BREXIT, it seems, will be a “great thing” for the UK – at least it will be according to President-elect Donald Trump. In an interview with the Leave campaigner Michael Gove, Mr Trump dismissed the fall in sterling and said the UK was doing fine; he also promised a quick trade deal between the US and the UK, with some suggestion from his supporters that the deal could be signed within three months of Mr Trump taking office.

In the real world, it is rather different. For a start, no formal talks can take place between the UK and the US until after Brexit. Number 10 – which this week gave its strongest signal yet that Britain is leaving the single market and customs union – also played down Mr Trump’s comments, saying Britain would respect its obligations as long as it remained a member of the EU – which means no deal within three months or anywhere like it.

The prospect of a US/UK trade deal also needs to be put into perspective. It is important that Britain strikes a strong, beneficial agreement with the United States, but if the American election taught us anything, it is that there’s a difference between what Mr Trump says and what he does.

Writing in The Herald today, Professor Phillips O’Brien of the University of St Andrews, says Mr Trump’s team will approach any deal with the UK from the point of view of US self-interest and will have an upper hand from the start because of the economic imbalance between the two countries – US/UK trade is a big part of British commerce but a small part of America’s. The bottom line is America needs the deal much less than Britain does.

The reason Britain needs the kudos of a good deal is because Theresa May’s strategy is that Britain will leave the EU and “embrace the world”. Her speech today – the first real indication of the direction of travel after months of vagueness – is about building, as she puts it, an independent, global Britain – in other words, a Britain that is unequivocally out of the EU. She does not want a partial or associate membership of the European Union or anything that leaves us half-in, half-out. She wants out. She wants a hard Brexit.

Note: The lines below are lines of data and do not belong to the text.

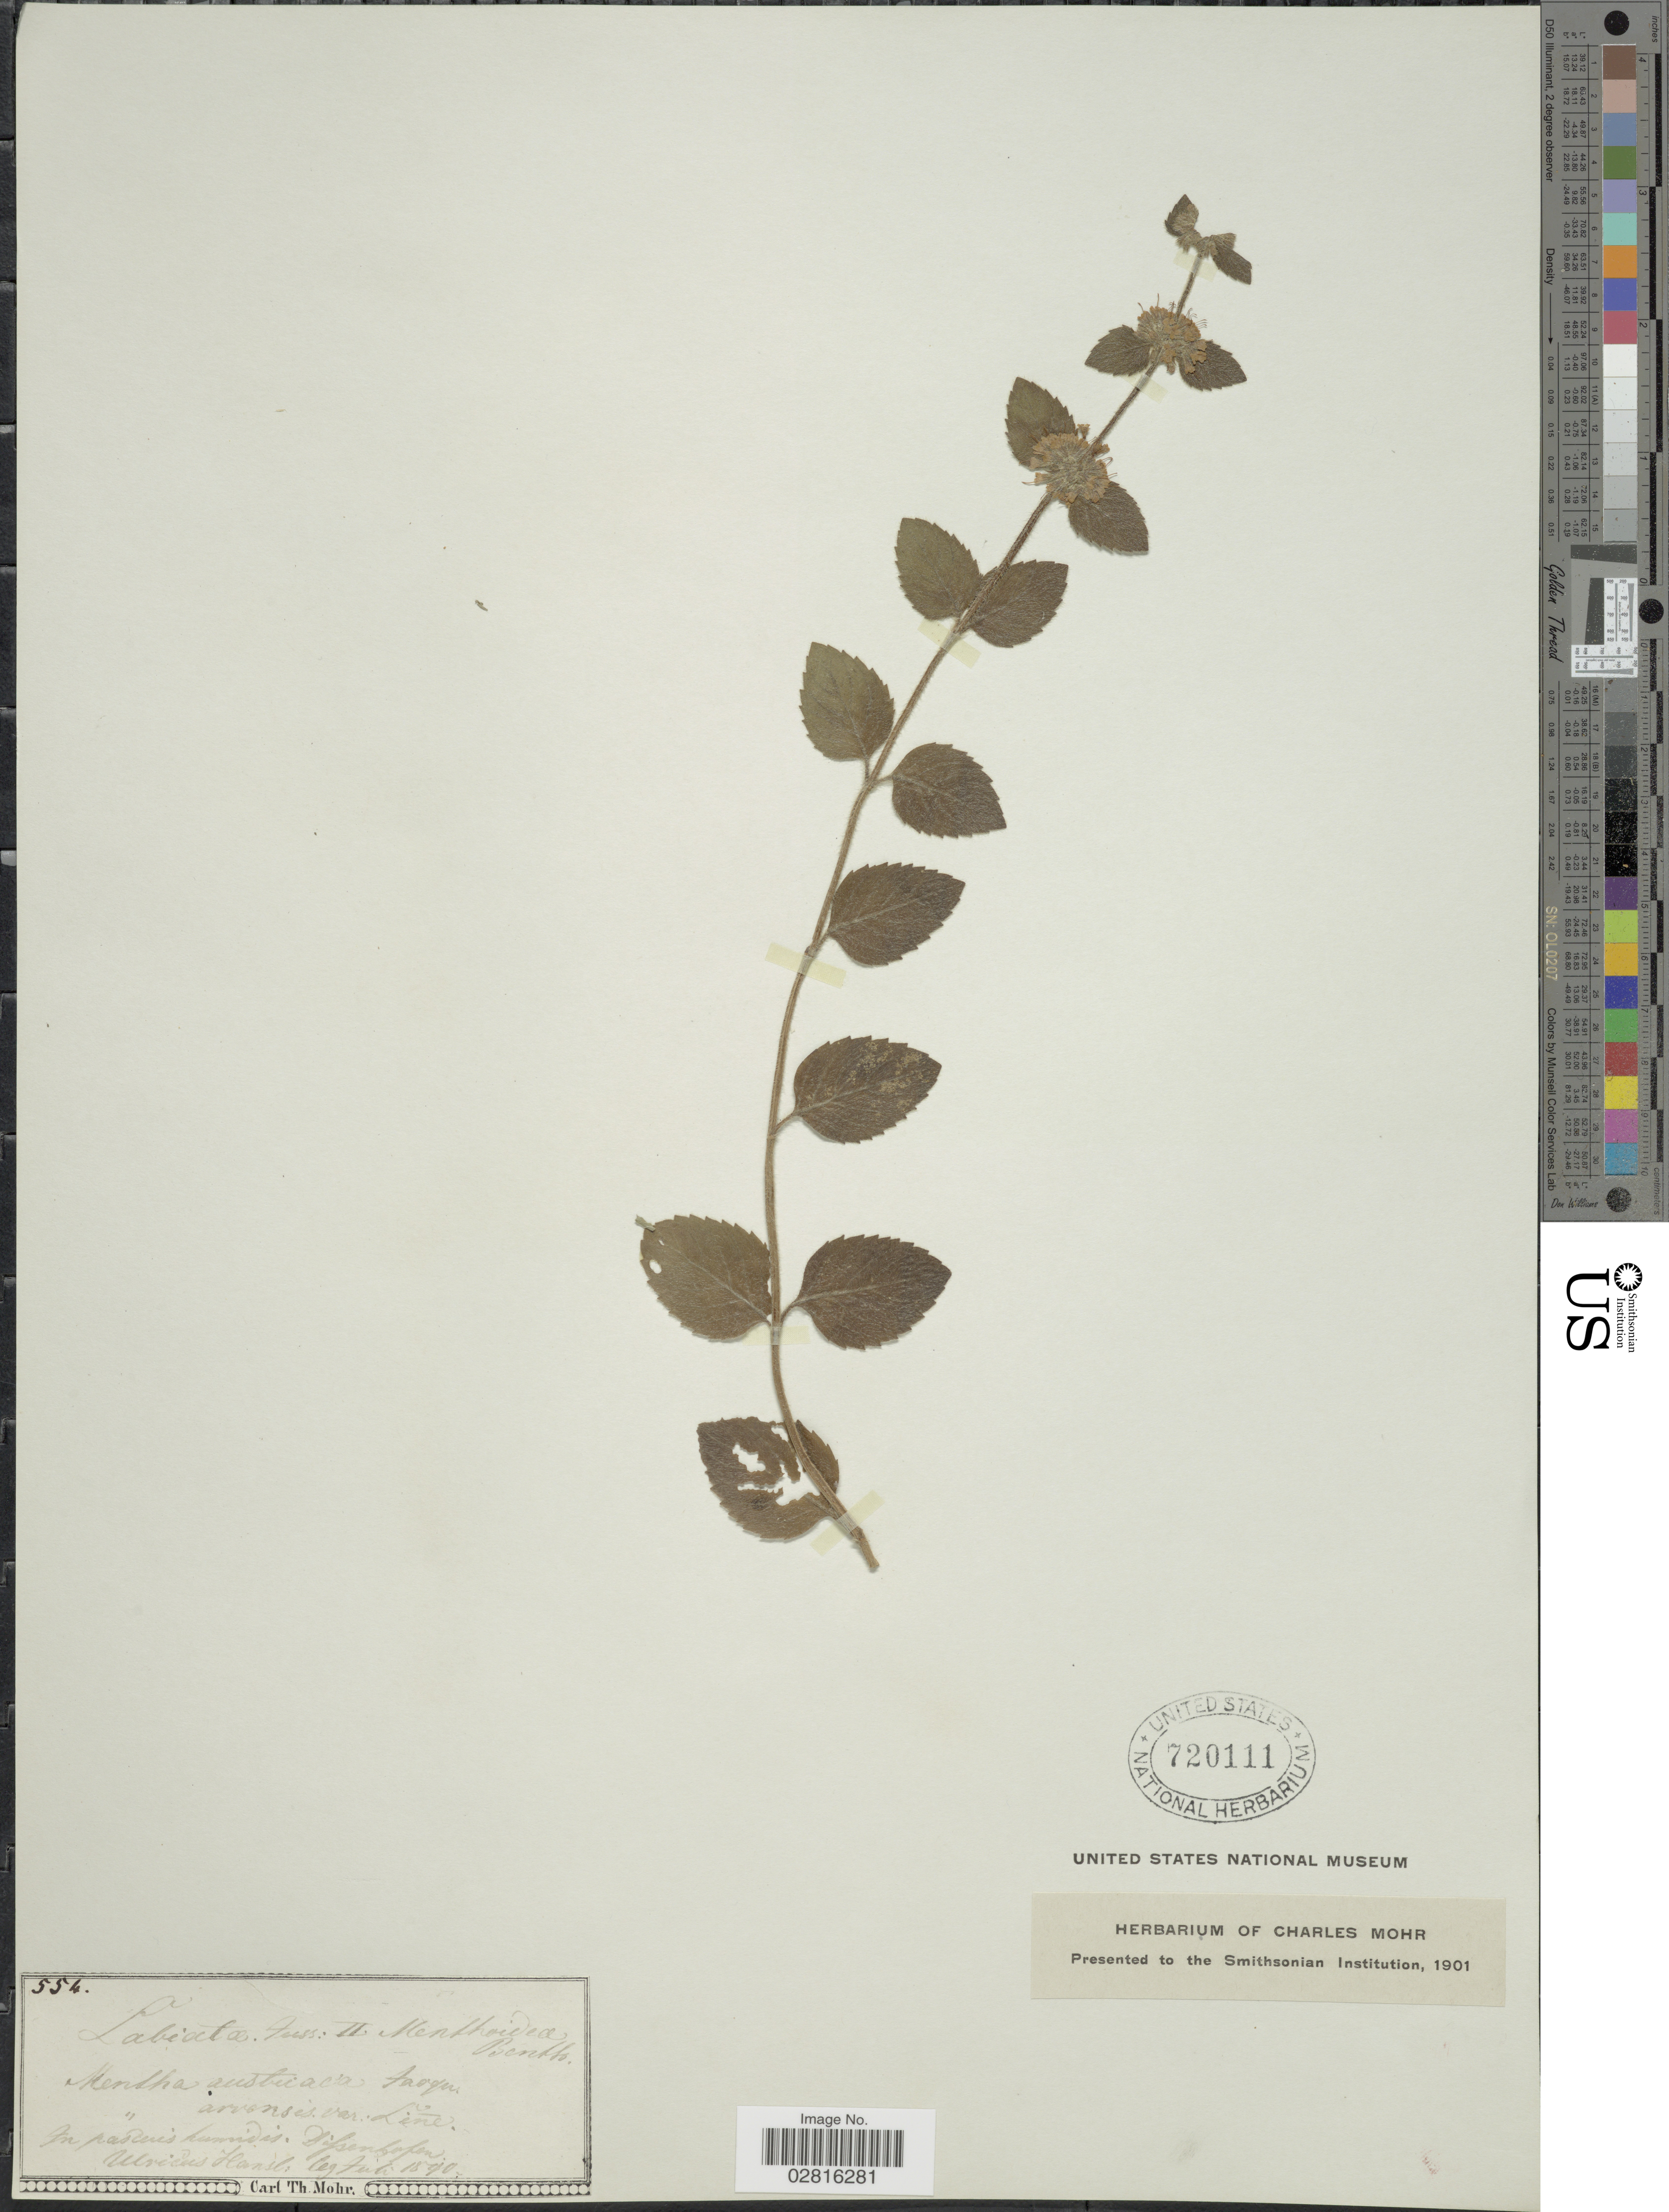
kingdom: Plantae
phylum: Tracheophyta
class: Magnoliopsida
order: Lamiales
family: Lamiaceae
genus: Mentha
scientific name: Mentha austriaca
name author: Jacq.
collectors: C. T. Mohr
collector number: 554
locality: In pascuis humidis. Dessenhofen [interpreted] Ulricus Hansl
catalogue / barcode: US 720111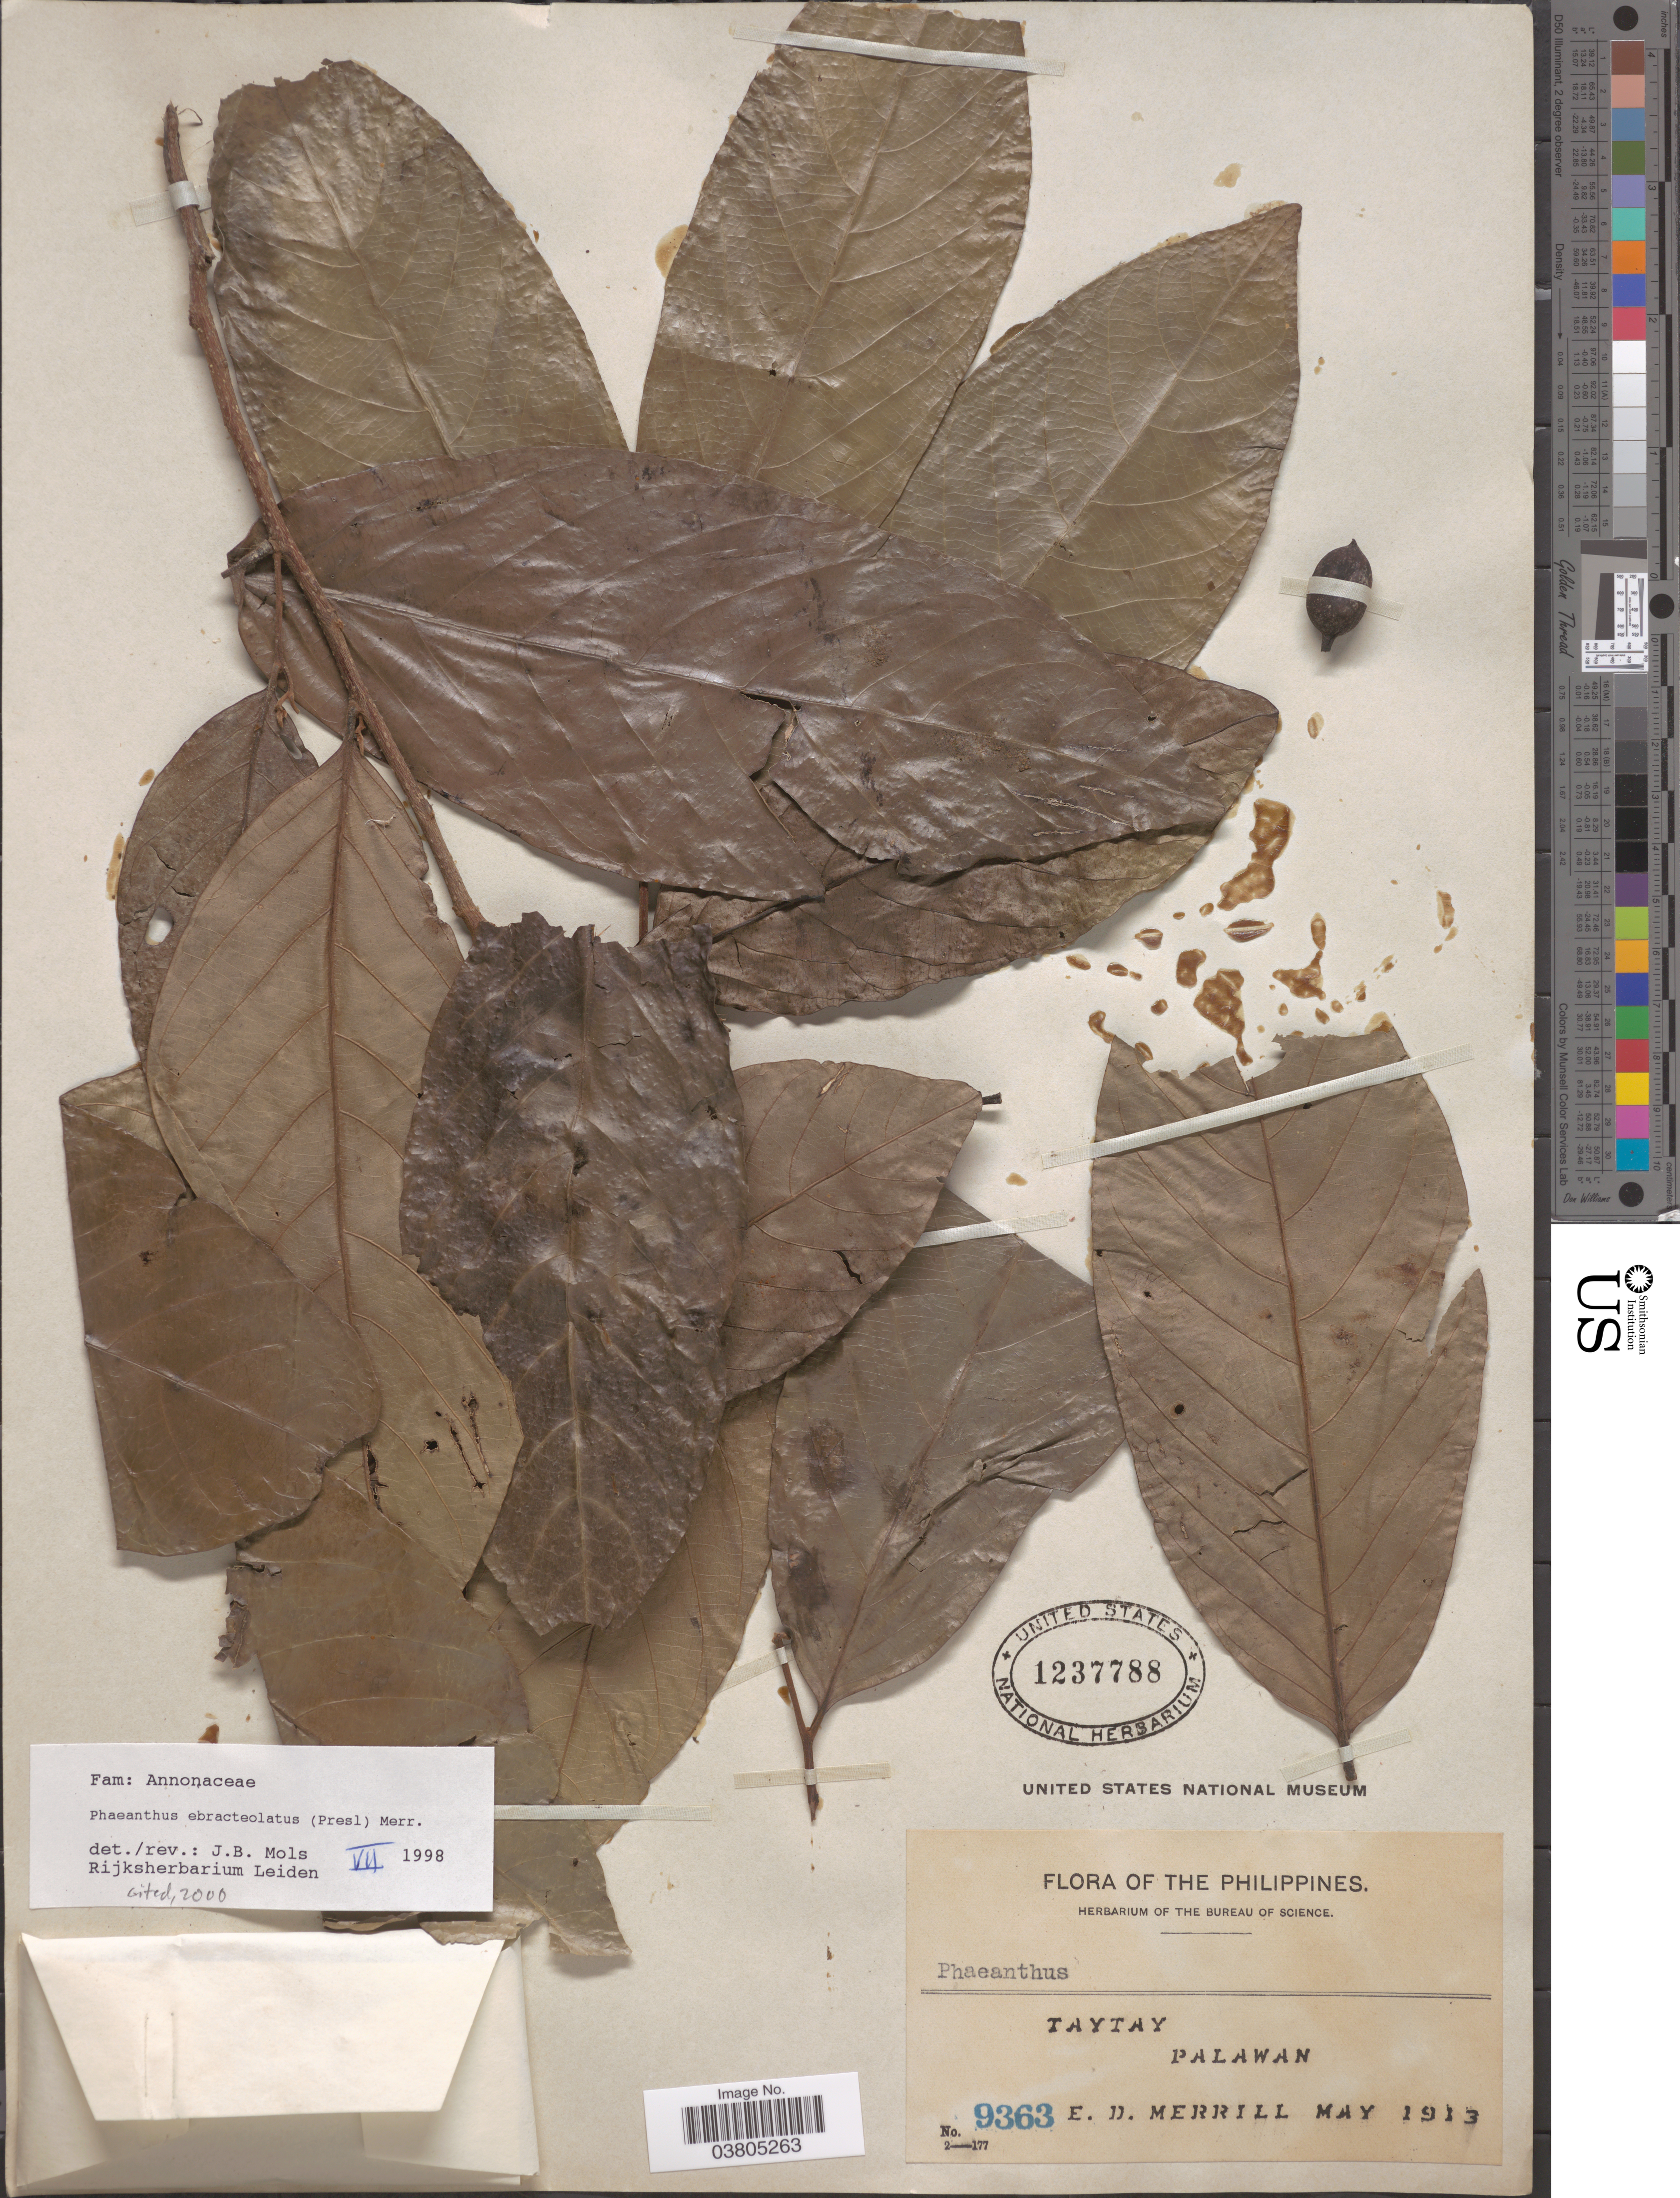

Mrs May also appears willing to accept the disastrous economic consequences of hard Brexit because the be all and end all of her strategy is control over immigration. As for the constitutional consequences, the PM is backing the Scottish Government into a position that makes it extremely hard, if not impossible, for it to achieve its aim of retaining some of its relationship with the EU. The EU expert Kirsty Hughes believes the aim of keeping Scotland in the single market cannot work in practice if the UK leaves; she also points out that were Scotland to join EFTA as the Scottish Government would like, it could not also be a member of the customs union.

On the face of it at least, the Scottish Government still believes its plan could work and has reiterated that the Prime Minister has promised the give the proposals serious consideration. But Mrs May’s speech tells a different story. The UK is heading for a hard Brexit, which Donald Trump reassures us will be great. All the signs are that it will be exactly the opposite.